Tasks to perform:
1/ Please list every cycle count (n) given in the figure caption.
2/ Rewrite the figure caption from "View larger version" to "radial cracks (R).", switching "sphere" to "ball".

Excerpted text:
□ □ □ □ □
View larger version (82K): [in this window] [in a new window]   Figure 2. Optical micrographs illustrating damage sustained in d.SIGN porcelain layers (both translucent and opaque) fused to metal copings, cement-bonded to dental composite support (Z100) following P = 200 N cyclic loading with a sphere indenter (r = 3.18 mm) in water. Specimens were sectioned through the indentation site and polished for cross-sectional examination. d.SIGN porcelains on gold alloy coping after (a) n = 15,000, and (b) n = 25,000. d.SIGN porcelains on palladium-silver alloy coping following (c) n = 50,000, and (d) n = 400,000. Note inner cone cracks (I) and radial cracks (R).
□ □ □ □ □
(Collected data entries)
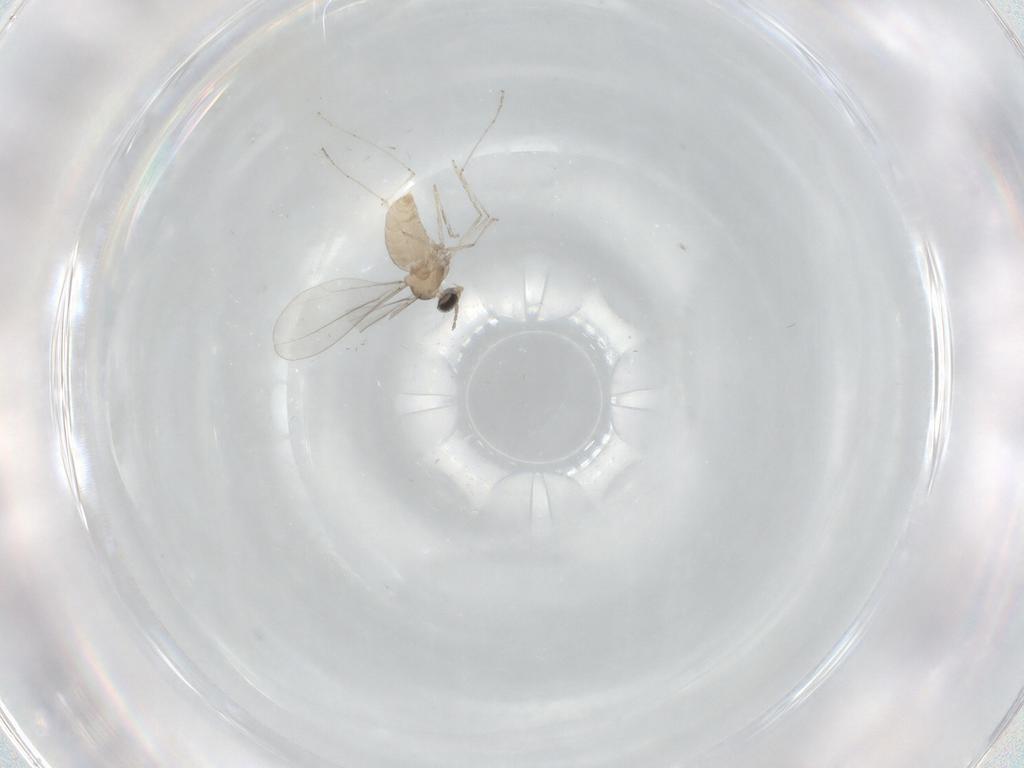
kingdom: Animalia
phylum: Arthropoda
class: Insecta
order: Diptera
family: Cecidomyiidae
□ □ □ □ □
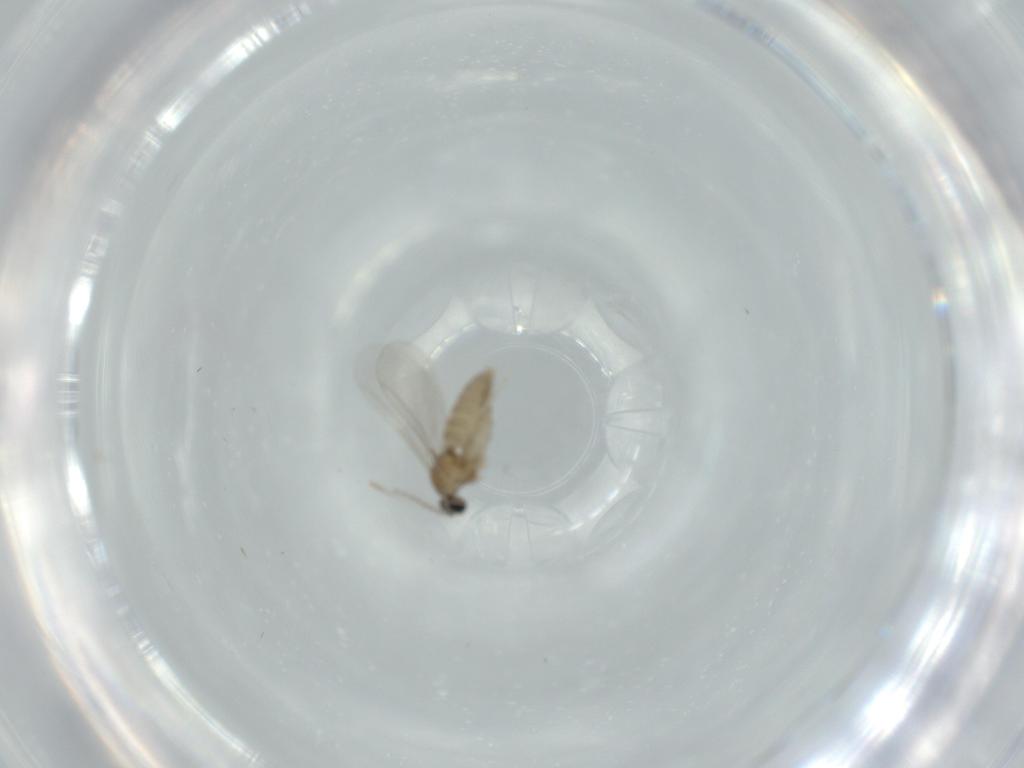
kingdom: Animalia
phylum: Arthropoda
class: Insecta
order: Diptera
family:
□ □ □ □ □
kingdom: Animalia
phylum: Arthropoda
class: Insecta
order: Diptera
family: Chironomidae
□ □ □ □ □
Written responses:
1/ 15,000; 25,000; 50,000; 400,000

2/
View larger version (82K): [in this window] [in a new window]   Figure 2. Optical micrographs illustrating damage sustained in d.SIGN porcelain layers (both translucent and opaque) fused to metal copings, cement-bonded to dental composite support (Z100) following P = 200 N cyclic loading with a ball indenter (r = 3.18 mm) in water. Specimens were sectioned through the indentation site and polished for cross-sectional examination. d.SIGN porcelains on gold alloy coping after (a) n = 15,000, and (b) n = 25,000. d.SIGN porcelains on palladium-silver alloy coping following (c) n = 50,000, and (d) n = 400,000. Note inner cone cracks (I) and radial cracks (R).